> [Passage provided]
#####
I am using GeForce 9800 GT and got this crush problem when I tried a simple kernel with many global memory writes. Hope that someone can tell me what is going on. Thanks~:)
-
Operating System
Linux version 2.6.22.5-31 -
Synopsis description of the problem
The kernel will just crush and return without any change on the data on global memory. -
Detailed description of the problem
The crush comes with the following test:
const double aLength=20000000; //length of array
const int loop_count=55000000; //number of writes to global memory
global void test(int* A, clock_t * F)
{
int bx = blockIdx.x;
F[0]=clock();
for (int k=0; k<loop_count; k++)
{
A[k/2000]=5;
}
F[1]=clock();
}
int main(int argc, char** argv)
{
int m_size_A = aLengthsizeof(int);
int * h_A = (int) malloc(m_size_A); //matrix A on host
clock_t * h_F=(clock_t ) malloc (16sizeof (clock_t));
for (int i=0; i<aLength; i++)
h_A[i]=0;
for (int i=0; i<16; i++)
h_F[i]= 0;
int * d_A; //A on device memory
clock_t * d_F; //to get the clock info in kernel
CUDA_SAFE_CALL(cudaMalloc((void**) &d_A, m_size_A));
CUDA_SAFE_CALL(cudaMemcpy(d_A, h_A, m_size_A, cudaMemcpyHostToDevice));
CUDA_SAFE_CALL(cudaMalloc((void**) &d_F, 16*sizeof (clock_t)));
CUDA_SAFE_CALL(cudaMemcpy(d_F, h_F, 16*sizeof (clock_t), cudaMemcpyHostToDevice));
// setup execution parameters
dim3 threads(1);
dim3 grid(1);
// execute the kernel
test<<< grid, threads >>>(d_A, d_F);
// check if kernel execution generated and error
CUT_CHECK_ERROR("Kernel execution failed");
// copy result from device to host
CUDA_SAFE_CALL(cudaMemcpy(h_A, d_A, m_size_A, cudaMemcpyDeviceToHost) );
CUDA_SAFE_CALL(cudaMemcpy(h_F, d_F, 16*sizeof (clock_t), cudaMemcpyDeviceToHost));
printf("For b_Write with %d mem accesses: A[0]=%d, A[1]=%d, %s\n", loop_count, h_A[0], h_A[1], (h_A[0]>0 ? "Success": "Failure" ));
printf("clock before loop:%u, clock after loop:%u\n", h_F[0], h_F[1]);
// clean up memory
free(h_A);
CUDA_SAFE_CALL(cudaFree(d_A));
free(h_F);
CUDA_SAFE_CALL(cudaFree(d_F));
}
With each loop_count being executed 10 times, this will always crush when loop_count >55000000, always success when loop_count<30000000 and sometimes success in between. When it fails, the host array will not be changed and no intermediate execution result can be returned back to host. What can cause this problem please? Is it due to too many global memory access? Is it not allowed by CUDA?
-
CUDA toolkit release version
CUDA 2.0 -
SDK release version
comes with CUDA 2.0 -
Compiler for CPU host code
gcc version 4.2.1 (SUSE Linux) -
System description including:
GPU : GeForce 9800 GT
CPU : Intel® Core™2 Quad CPU Q9450 @ 2.66GHz
#####
Stored items:

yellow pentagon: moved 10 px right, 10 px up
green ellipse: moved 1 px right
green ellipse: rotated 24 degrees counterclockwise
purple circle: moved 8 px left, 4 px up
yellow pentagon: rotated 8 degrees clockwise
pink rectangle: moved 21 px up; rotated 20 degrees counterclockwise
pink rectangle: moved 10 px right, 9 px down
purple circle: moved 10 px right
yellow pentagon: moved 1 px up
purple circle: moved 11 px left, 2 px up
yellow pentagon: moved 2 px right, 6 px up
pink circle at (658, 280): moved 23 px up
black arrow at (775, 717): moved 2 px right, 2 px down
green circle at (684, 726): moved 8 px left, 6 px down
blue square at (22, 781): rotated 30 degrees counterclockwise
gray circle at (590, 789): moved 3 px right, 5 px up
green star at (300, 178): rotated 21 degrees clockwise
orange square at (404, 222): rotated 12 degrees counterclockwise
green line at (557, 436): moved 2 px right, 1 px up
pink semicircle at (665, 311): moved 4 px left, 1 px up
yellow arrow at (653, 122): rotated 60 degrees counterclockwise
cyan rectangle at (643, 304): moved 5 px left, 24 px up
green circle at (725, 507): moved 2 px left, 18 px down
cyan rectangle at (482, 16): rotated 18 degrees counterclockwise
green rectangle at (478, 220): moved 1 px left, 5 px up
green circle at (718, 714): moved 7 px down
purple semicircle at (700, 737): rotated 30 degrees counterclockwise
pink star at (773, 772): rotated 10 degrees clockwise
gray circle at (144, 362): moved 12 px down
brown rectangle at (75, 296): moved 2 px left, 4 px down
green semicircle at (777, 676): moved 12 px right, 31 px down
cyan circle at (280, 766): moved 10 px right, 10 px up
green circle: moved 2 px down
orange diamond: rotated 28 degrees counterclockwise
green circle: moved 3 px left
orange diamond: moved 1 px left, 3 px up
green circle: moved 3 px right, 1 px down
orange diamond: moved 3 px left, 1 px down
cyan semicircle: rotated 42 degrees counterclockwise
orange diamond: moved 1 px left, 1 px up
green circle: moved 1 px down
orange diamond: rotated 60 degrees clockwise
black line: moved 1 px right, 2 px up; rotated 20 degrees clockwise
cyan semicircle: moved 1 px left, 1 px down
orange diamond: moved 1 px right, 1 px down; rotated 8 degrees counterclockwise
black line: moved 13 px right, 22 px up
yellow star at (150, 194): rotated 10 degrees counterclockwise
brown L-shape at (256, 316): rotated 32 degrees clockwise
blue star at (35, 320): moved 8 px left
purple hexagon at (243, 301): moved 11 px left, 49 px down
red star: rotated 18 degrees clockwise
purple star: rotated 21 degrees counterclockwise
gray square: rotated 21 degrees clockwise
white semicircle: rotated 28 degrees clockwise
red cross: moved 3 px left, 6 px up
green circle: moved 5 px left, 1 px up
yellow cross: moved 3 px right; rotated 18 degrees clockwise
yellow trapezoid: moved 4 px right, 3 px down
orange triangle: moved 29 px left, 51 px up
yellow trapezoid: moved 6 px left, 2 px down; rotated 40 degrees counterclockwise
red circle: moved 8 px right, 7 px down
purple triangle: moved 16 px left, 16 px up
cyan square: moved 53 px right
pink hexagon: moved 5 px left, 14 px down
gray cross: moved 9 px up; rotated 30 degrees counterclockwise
#####
> [Your goal] Please output the CUDA kernel crash post word for word, everything from "I am using GeForce" down to "going on. Thanks~:)".

> [Result of this exercise]
I am using GeForce 9800 GT and got this crush problem when I tried a simple kernel with many global memory writes. Hope that someone can tell me what is going on. Thanks~:)